Lange gebraucht

Auch Schubert habe, hörte ich bei einem Besuch in der Schweiz eine Frauenstimme im Radio sagen, als ich gerade die Küche betrat, um eine Tasse Kaffee zuzubereiten, lange gebraucht. Ich weiss nicht wofür, weil ich die Küche wieder verliess und die Sendung nicht weiter verfolgte, aber es wundert mich nicht, bei mehr als 700 Liedern.

Die zunehmende Unvereinbarkeit seiner Lehrerstelle mit dem Komponieren und seine zahlreichen Versuche, sich als Komponist zu etablieren, haben ihm Mühe bereitet. Er hätte bestimmt Allergien entwickelt, wäre das damals schon üblich gewesen. Die Musik-Verlage wollten seine Werke partout nicht. Goethe soll ihn verschmäht haben. Ludwig van Beethoven liess ihn, jung verstorben, nicht lange neben sich liegen. Robert Frank hat ihn nie fotografiert. Was immer es war, wofür er offenbar lange gebraucht hat, er hatte wenig Zeit dafür.

Vielleicht habe ich mich auch verhört, als ich in die Küche trat und sie gleich wieder verliess. Möglicherweise war es Schuman, nicht Schubert, der lange gebraucht hat. Und vielleicht war es die Stimme eines Mannes, nicht einer Frau, die durch das offene Fenster zu hören war, denn da war kein Radio, wem auch immer die Küche gehörte. Dann wäre es allerdings Frühling gewesen und schade, dass ich nicht selber draussen war. Wenn es tatsächlich Schuman war, hätte mich das an eine Passage auf dem Pink Floyd Album „The Wall“ erinnert, wo man beim Intro eines Songs jemanden in einen leeren Raum hinein fragen hört „…Schumann?“

Mich mit Gewissheit an etwas zu erinnern, fällt mir zunehmend schwer. Kann ich mich noch auf mich verlassen? Womöglich erfinde ich das alles gerade, und lege es mir dann als Erinnerung zurecht, weil ich es schlecht ertrage, dass mir die Vergangenheit abhanden kommt.

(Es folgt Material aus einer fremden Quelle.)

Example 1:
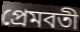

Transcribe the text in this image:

প্রেমবতী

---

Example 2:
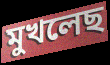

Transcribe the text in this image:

মুখলেছ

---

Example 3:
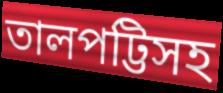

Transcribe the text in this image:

তালপট্টিসহ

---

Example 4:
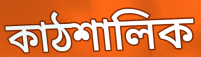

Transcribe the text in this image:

কাঠশালিক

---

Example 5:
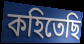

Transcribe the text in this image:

কহিতেছিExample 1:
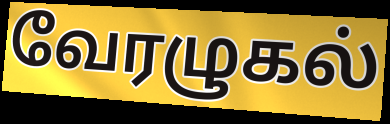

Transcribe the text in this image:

வேரழுகல்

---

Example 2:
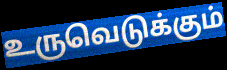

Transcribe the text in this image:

உருவெடுக்கும்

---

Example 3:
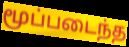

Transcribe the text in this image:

மூப்படைந்த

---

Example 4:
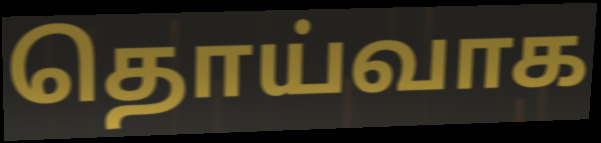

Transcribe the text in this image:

தொய்வாக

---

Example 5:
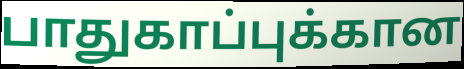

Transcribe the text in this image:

பாதுகாப்புக்கான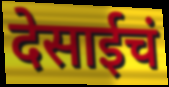
देसाईचं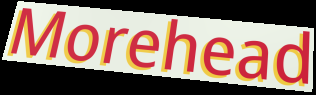
MoreheadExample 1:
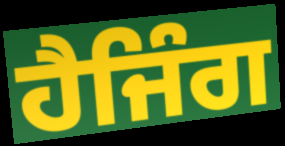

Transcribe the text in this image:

ਹੈਜਿੰਗ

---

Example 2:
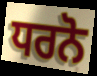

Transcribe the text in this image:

ਧਰਨੋ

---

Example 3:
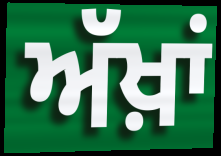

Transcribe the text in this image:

ਅੱਖ਼ਾਂ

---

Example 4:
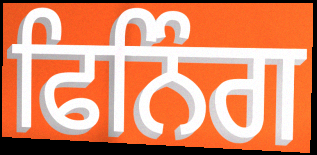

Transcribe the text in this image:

ਫਿਨਿੰਗ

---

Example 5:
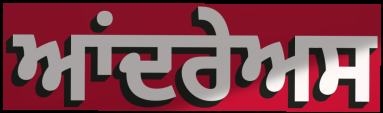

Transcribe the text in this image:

ਆਂਦਰੇਅਸ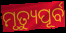
ମୃତ୍ୟୁପୂର୍ବ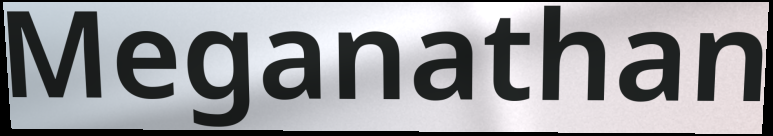
Meganathan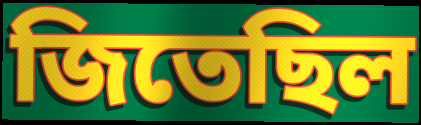
জিতেছিল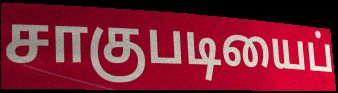
சாகுபடியைப்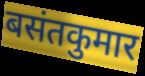
बसंतकुमार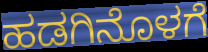
ಹಡಗಿನೊಳಗೆ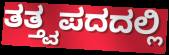
ತತ್ತ್ವಪದದಲ್ಲಿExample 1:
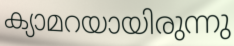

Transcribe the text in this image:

ക്യാമറയായിരുന്നു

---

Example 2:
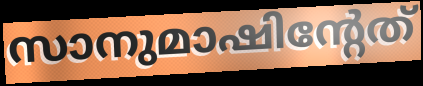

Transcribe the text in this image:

സാനുമാഷിന്റേത്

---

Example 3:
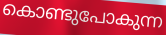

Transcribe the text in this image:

കൊണ്ടുപോകുന്ന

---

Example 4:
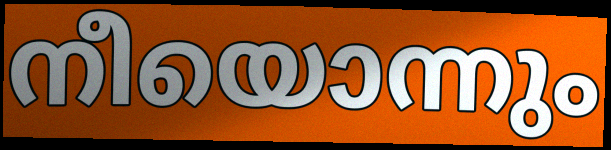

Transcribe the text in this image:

നീയൊന്നും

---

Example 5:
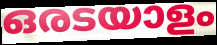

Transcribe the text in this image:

ഒരടയാളംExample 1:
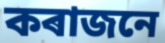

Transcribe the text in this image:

কৰাজনে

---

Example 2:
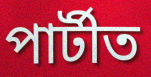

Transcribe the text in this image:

পাৰ্টীত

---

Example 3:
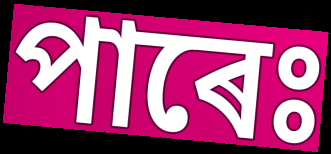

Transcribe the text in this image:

পাৰেঃ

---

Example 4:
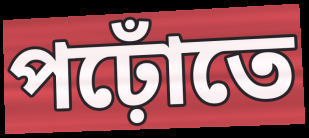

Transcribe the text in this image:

পঢ়োঁতে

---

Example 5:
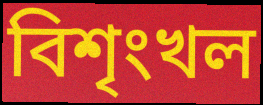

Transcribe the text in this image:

বিশৃংখল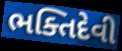
ભક્તિદેવીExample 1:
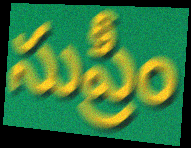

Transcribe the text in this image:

సుప్రీం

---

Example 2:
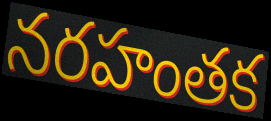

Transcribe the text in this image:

నరహంతక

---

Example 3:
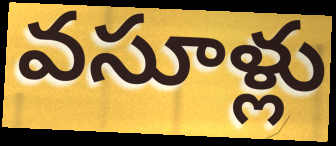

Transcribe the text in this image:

వసూళ్లు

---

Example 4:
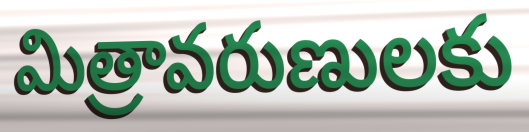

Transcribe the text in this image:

మిత్రావరుణులకు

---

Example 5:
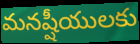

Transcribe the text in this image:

మనష్షీయులకు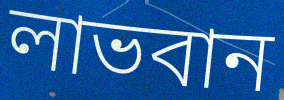
লাভবানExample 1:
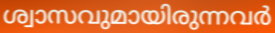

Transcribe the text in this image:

ശ്വാസവുമായിരുന്നവർ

Bald kann jede und jeder im Zusammenhang mit mir irgendetwas behaupten, und ich frage dann nur: „Wirklich ich?“, kann aber nicht widersprechen.  

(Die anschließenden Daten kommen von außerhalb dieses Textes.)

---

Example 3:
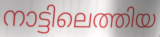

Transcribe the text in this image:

നാട്ടിലെത്തിയ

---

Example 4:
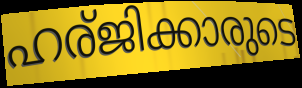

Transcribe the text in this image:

ഹര്ജിക്കാരുടെ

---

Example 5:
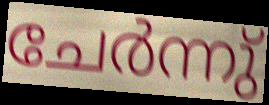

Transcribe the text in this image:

ചേർന്നു്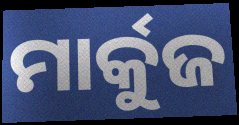
ମାର୍କୁଜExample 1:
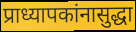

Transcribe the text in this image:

प्राध्यापकांनासुद्धा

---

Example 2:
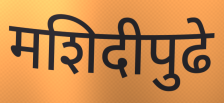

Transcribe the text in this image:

मशिदीपुढे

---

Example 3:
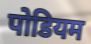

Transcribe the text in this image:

पोडियम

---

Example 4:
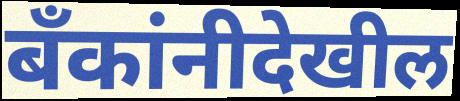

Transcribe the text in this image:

बँकांनीदेखील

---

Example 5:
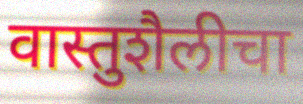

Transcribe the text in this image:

वास्तुशैलीचा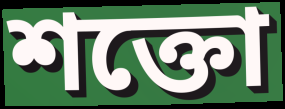
শক্তো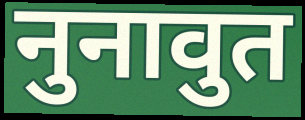
नुनावुत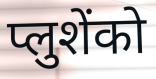
प्लुशेंको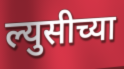
ल्युसीच्या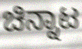
ಚಿನ್ನಾಟ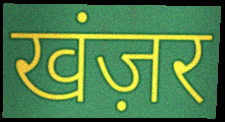
खंज़रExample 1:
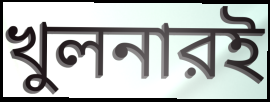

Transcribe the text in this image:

খুলনারই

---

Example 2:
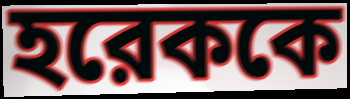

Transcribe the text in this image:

হরেককে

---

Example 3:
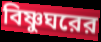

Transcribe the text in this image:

বিষ্ণুঘরের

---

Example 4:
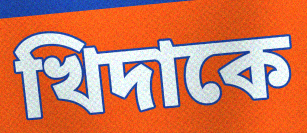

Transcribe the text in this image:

খিদাকে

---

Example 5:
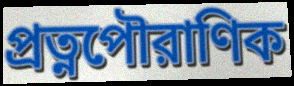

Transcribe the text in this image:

প্রত্নপৌরাণিক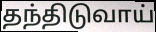
தந்திடுவாய்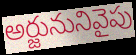
అర్జునునివైపు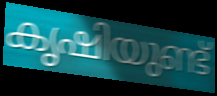
കൃഷിയുണ്ട്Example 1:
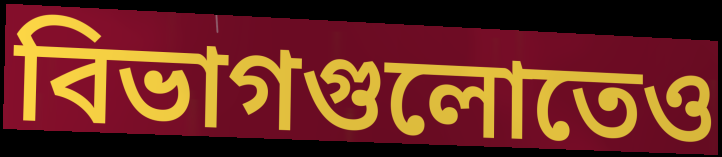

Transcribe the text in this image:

বিভাগগুলোতেও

Vielleicht war es weder Schubert noch Schumann und es war auch nicht Vormittag, sondern die traumschwere Zeit nach dem Mittagessen. Ich trat gar nicht in die Küche, wo jemand (wer hätte das sein sollen?) das Radio angemacht hätte und dann das Haus verliess, ohne es vorher auszuschalten, sondern ich lag die ganze Zeit wie ein Mehlsack im oberen Stockwerk auf einem schwarzen Sofa und döste vor mich hin, weil ich zu viel gegessen und keinen eigenen Hausschlüssel hatte. Wann kommen die bloss nach Hause? Oder sind sie schon wieder da und haben mich nur nicht geweckt? Und wieso haben sie so lange gebraucht?